The Leland House Permanent Housing Program provides 18 families with low-rent, government-subsidized housing on a month-to-month basis at 4656 N. Malden St.

Whether it’s a missing window screen, a door off the hinges or leaky pipes, program director Pegge Taylor said there’s a lot of work to do at Leland House, which is operated by Cornerstone Community Outreach, an Uptown social service agency founded in 1989 by Jesus People USA.

“There’s not always enough money to go around for everything,” Taylor acknowledged, emphasizing that the charity work handymen kicked off Tuesday was a major help.

In 2009, Congress designated Sept. 11 the National Day of Service and Remembrance to encourage volunteerism on the anniversary of 9/11. Jeremiah Preece, owner of Mr. Handyman of Northern Chicago, and other Mr. Handyman franchises across the country are answering that call with good deeds this week.

Preece, an Oak Park resident, and about four of his employees were at Leland House Tuesday to start an expected 32 hours of repair and maintenance work. Their work targeted three apartments singled out by city inspectors for code violations and included installing new cabinets, replacing floor tiles, patching walls and other kitchen work.

Preece is a former minister who had been bringing groups of volunteers to help fix the building for several years before buying a Mr. Handyman franchise last year. He said his personal philosophy about charity, “is that it’s a natural cure to being down about life.”

“It feels really good inside to help people out,” said Preece, who estimated the work would cost him more than $5,500 in materials and labor but would help Leland House avert city fines.

Shamika Johnson, 27, said her kitchen needed some work.

And that was an understatement from the soft-spoken mother of two who has lived at Leland House for four years.

"The sink was kind of falling apart," said Johnson, who has a 3-year-old son and 6-year-old daughter.

She lived in a homeless shelter for a year before coming to Leland House after financial difficulties and a falling-out with a roommate left her homeless.

Johnson was excited Tuesday about the spiffed-up kitchen, which included a new sink, counters and cabinets and a retiled floor. She was also grateful.

Johnson's kitchen cabinets had been in at least 15 years, there was water damage from a leaky a sink and because “it’s an older building,” the kitchen floor wasn’t level, according to James Cleary, one of the workers in her apartment Tuesday afternoon.

He said that if they had tried to take shortcuts, they could have done the equivalent of a “$400 job" instead of more comprehensive repairs.
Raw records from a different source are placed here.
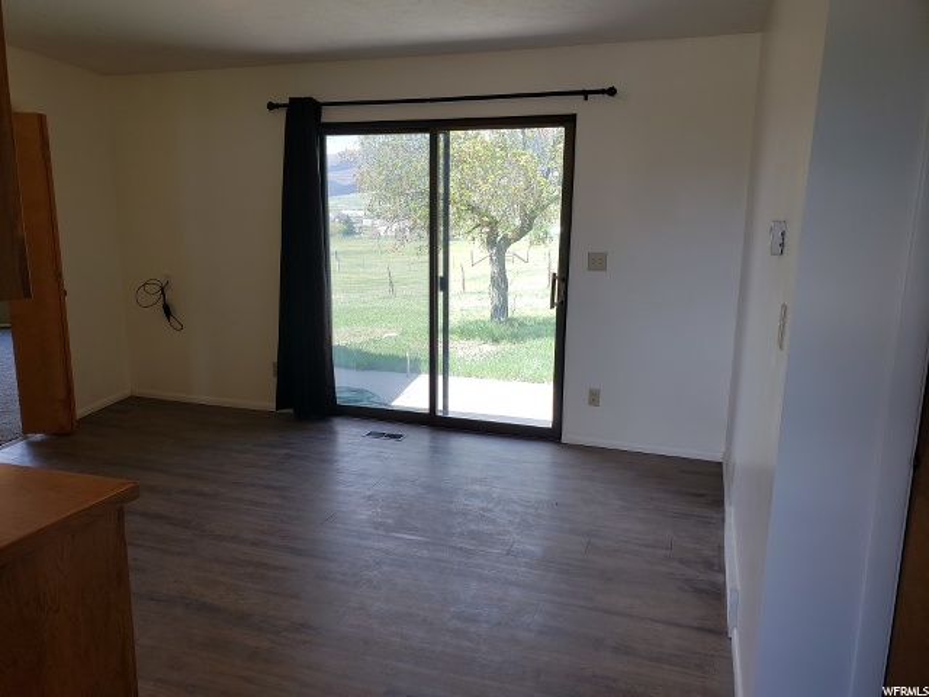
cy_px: 348
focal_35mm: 26
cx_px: 464
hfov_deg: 67.3
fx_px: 698
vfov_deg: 53.1
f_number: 2.4
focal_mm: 4.3
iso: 80
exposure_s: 1/120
“We could have just repaired the faucet, resealed the sink just to contain the water and left everything else alone,” said a smiling Cleary, who also has a background in fundraising for nonprofit organizations. He said he enjoyed the act of charity.

His boss, Preece, said he admires the work by Leland House staff to "take people in who come out of a bad situation."

“They’re problem-solving all day long," Preece said. "It’s easier to fix a house than to fix someone’s condition."